Editor’s Note:  Sr. Meg Earsley, a Franciscan Sister of Perpetual Adoration and Overseas Missioner in formation, reflects on what it means to see the world as her cloister.


 “…with a gesture, [the brothers] showed [Lady Poverty] the extent of the horizon and said to her: ‘Lady, this is our cloister.’” (Boff, Francis of Assisi, Page 90)

When Victor included this in his prayer one morning during our Overseas Lay Mission formation, I envisioned being at the top-most point in Bolivia and seeing the expansive forest of trees, saying “This is my cloister.” What interesting imagery! It was as if I was viewing all of the world, everywhere, as my cloister. Is all the world really my cloister? The idea can be a bit overwhelming!

But my heart understands that it is true. My heart recognizes God’s deep, deep love for all that has been created. Jesus proclaimed this love on the cross for the saving of all the world (Luke 3:6). Jesus’ love for me turned my heart into a heart of flesh (Ezekiel 36:26). And so, although I am such a small part of all of creation, I can be big enough to understand that the whole world is loved by God. I seek to know God by seeing the world as God does. All the world is loved by God, the creator, and I wish to make a home there in the midst of God’s love. 
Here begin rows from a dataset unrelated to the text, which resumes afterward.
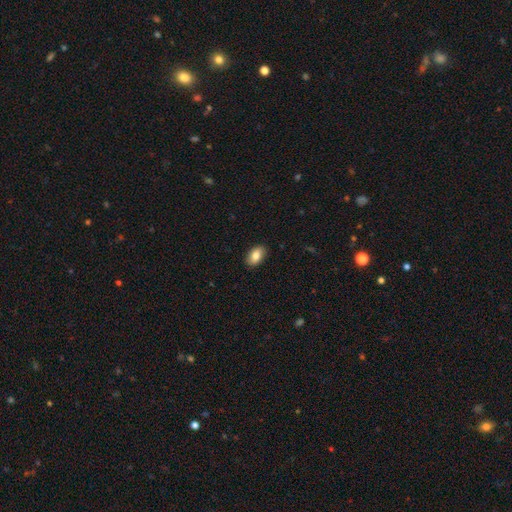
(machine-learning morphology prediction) Smooth or featured? Predicted: smooth (p=0.84). How rounded? Predicted: in between (p=0.92). Merging? Predicted: none (p=0.89).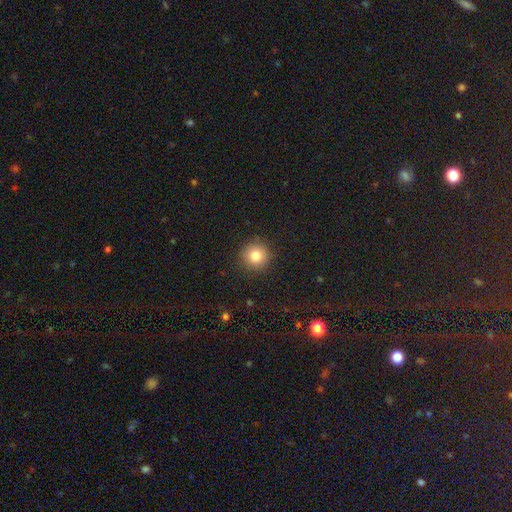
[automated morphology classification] Overall: smooth (82%). How rounded: round (95%). Merging: none (91%).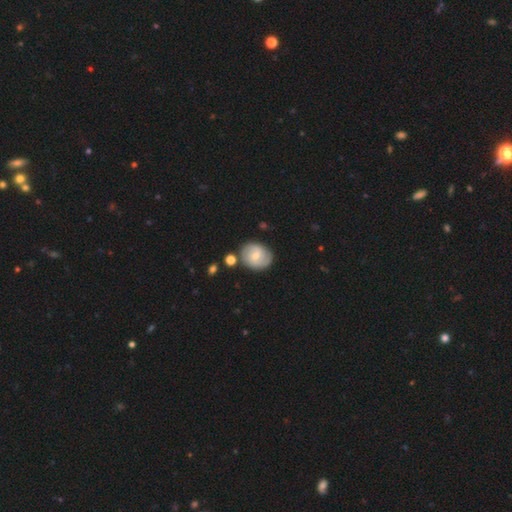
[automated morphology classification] Smooth or featured? featured or disk (50%)
Merging? none (75%)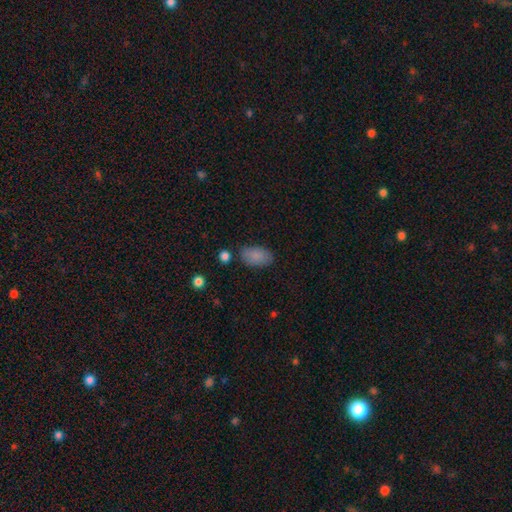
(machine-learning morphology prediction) This appears to be a smooth galaxy with no disk features (86%) that is in between round and cigar-shaped (93%). Merging: none (77%).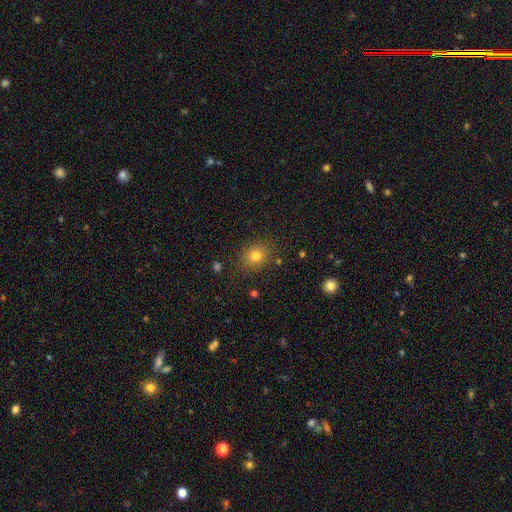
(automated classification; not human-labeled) The model was most divided on "how rounded": round: 72%, in between: 27%, cigar-shaped: 1%. More confident: merging — none (85%); smooth or featured — smooth (78%).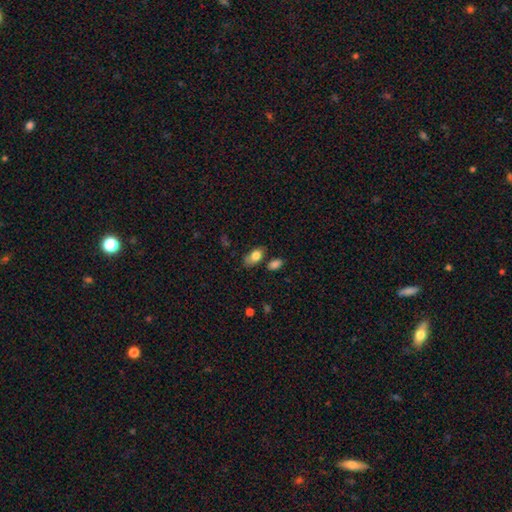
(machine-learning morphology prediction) smooth 81%, featured or disk 11%, star or artifact 7%. Down the decision tree: how rounded — in between (90%); merging — none (61%).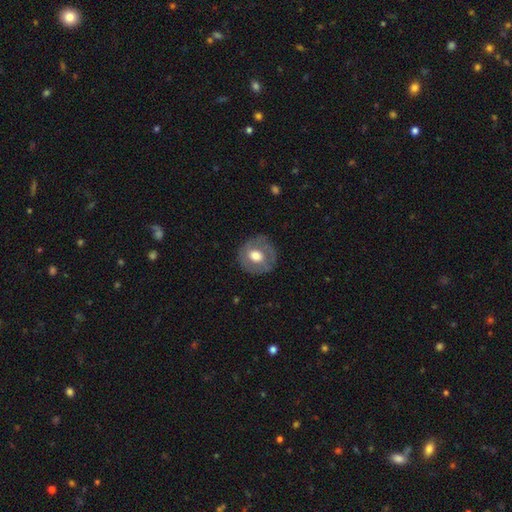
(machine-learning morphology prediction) Overall: smooth (48%; featured or disk 45%). Merging: none (79%).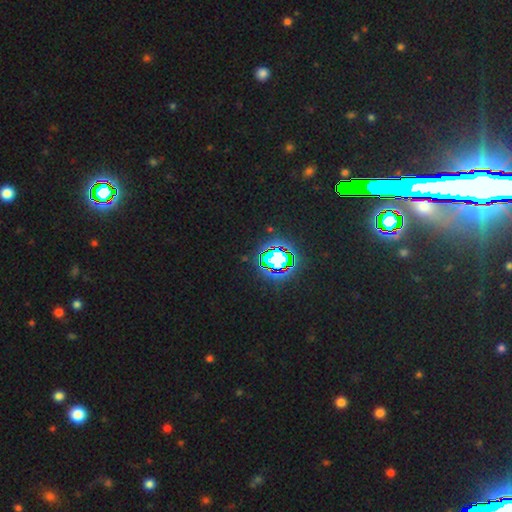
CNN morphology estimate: A star or artifact, not a galaxy (83%).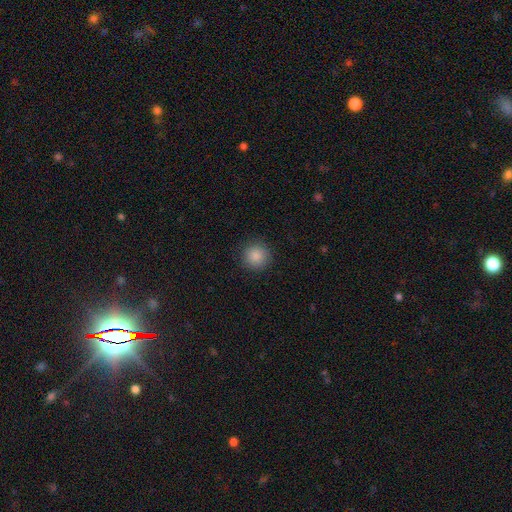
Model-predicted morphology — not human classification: Smooth or featured? Predicted: smooth (p=0.87). How rounded? Predicted: round (p=0.95). Merging? Predicted: none (p=0.91).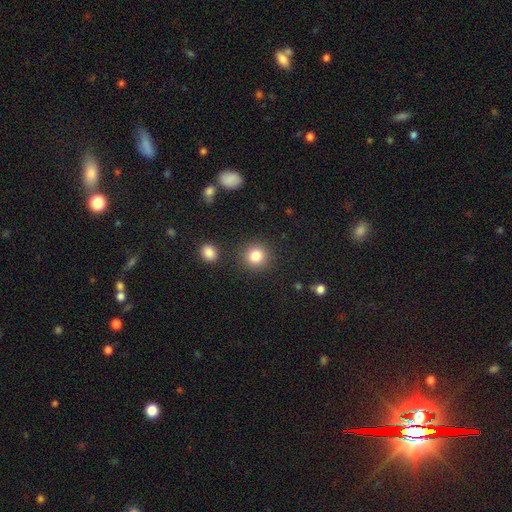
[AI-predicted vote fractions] The model was most divided on "smooth or featured": smooth: 83%, star or artifact: 11%, featured or disk: 6%. More confident: how rounded — round (90%); merging — none (87%).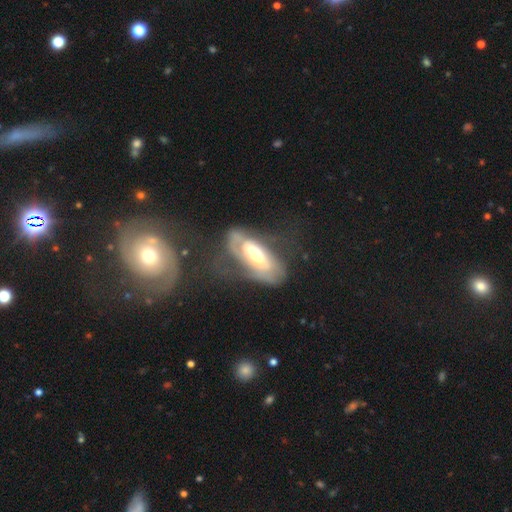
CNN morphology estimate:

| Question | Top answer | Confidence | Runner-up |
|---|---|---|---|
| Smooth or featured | featured or disk | 67% | smooth (27%) |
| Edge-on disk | no | 88% | yes (12%) |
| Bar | no | 54% | weak (28%) |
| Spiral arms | yes | 67% | no (33%) |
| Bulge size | moderate | 63% | small (20%) |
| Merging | none | 40% | major disturbance (30%) |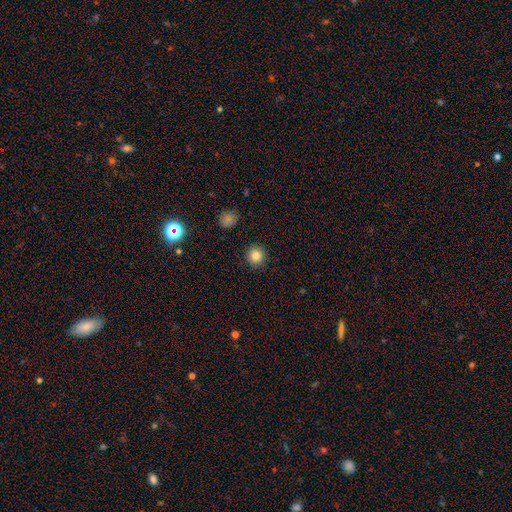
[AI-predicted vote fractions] A smooth galaxy with no disk features (83%) that is round (93%). Merging: none (91%).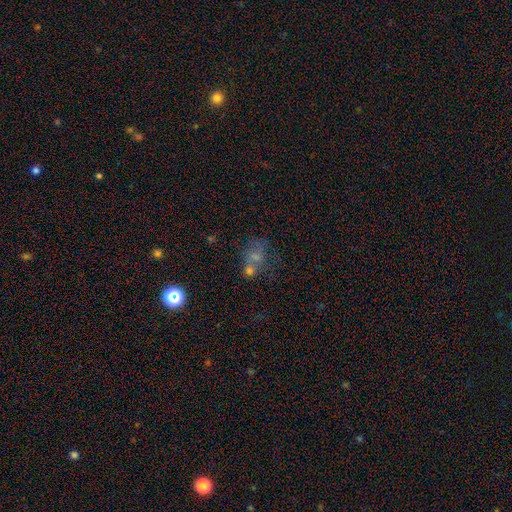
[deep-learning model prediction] Smooth or featured? smooth (49%)
Merging? merger (40%)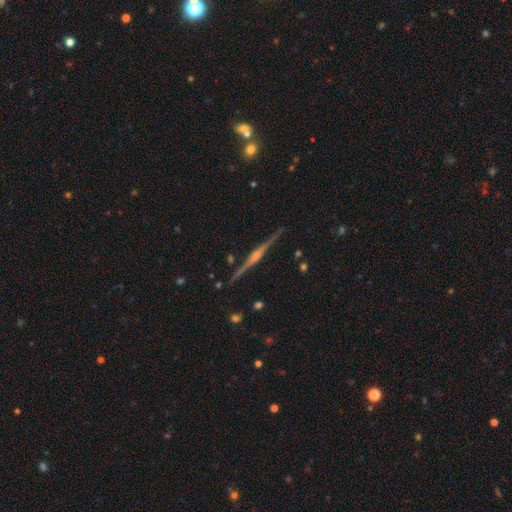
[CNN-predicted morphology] A featured or disk galaxy (87%) viewed edge-on (99%) with a rounded central bulge (83%).

Vote fractions:
- Smooth or featured? featured or disk: 87% / smooth: 7% / star or artifact: 6%
- Edge-on disk? yes: 99% / no: 1%
- Edge-on bulge? rounded: 83% / boxy: 10% / none: 8%
- Merging? none: 91% / minor disturbance: 6% / major disturbance: 1% / merger: 1%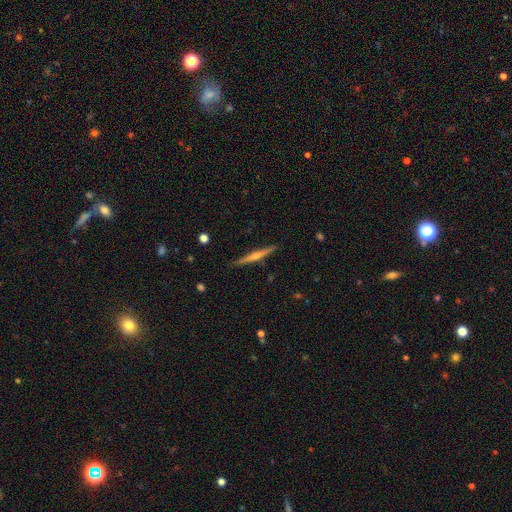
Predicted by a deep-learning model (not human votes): A featured or disk galaxy (73%) viewed edge-on (98%) with a rounded central bulge (82%). Merging: none (90%).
A cloister is a home. Yes, the whole world is my home. An itinerant is not someone with NO home, rather she is someone to which everywhere is a home. Whether I am in a big city or walking through a jungle, I am still home.

A cloister is also a place of worship and prayer. So, my worship and prayer do not belong only in the church building or in the chapel, but in the whole world – everywhere and in each place. I bring my prayer in my wonder of all, and I worship in my loving embrace of all.

 

A cloister is also a place of community. Yes, that too! And so, the whole world is my community. Everyone, everywhere is a member of my community. All people and all of God’s created things. We are family.

As I prepare for my time in Bolivia, I do not go away alone. I come home to my community, to my family, to my “cloister.”

Wow! What a gift to see the world as my cloister. I understand and feel a sense of ‘fratelli’ (siblinghood) with those early Franciscans. I am always home. I am always near God. I am always with my family, my community. And of course, this makes total sense because we all, every created thing, are loved by God and belong to God. 

Reflection: Today, try to envision the world as your own “cloister.”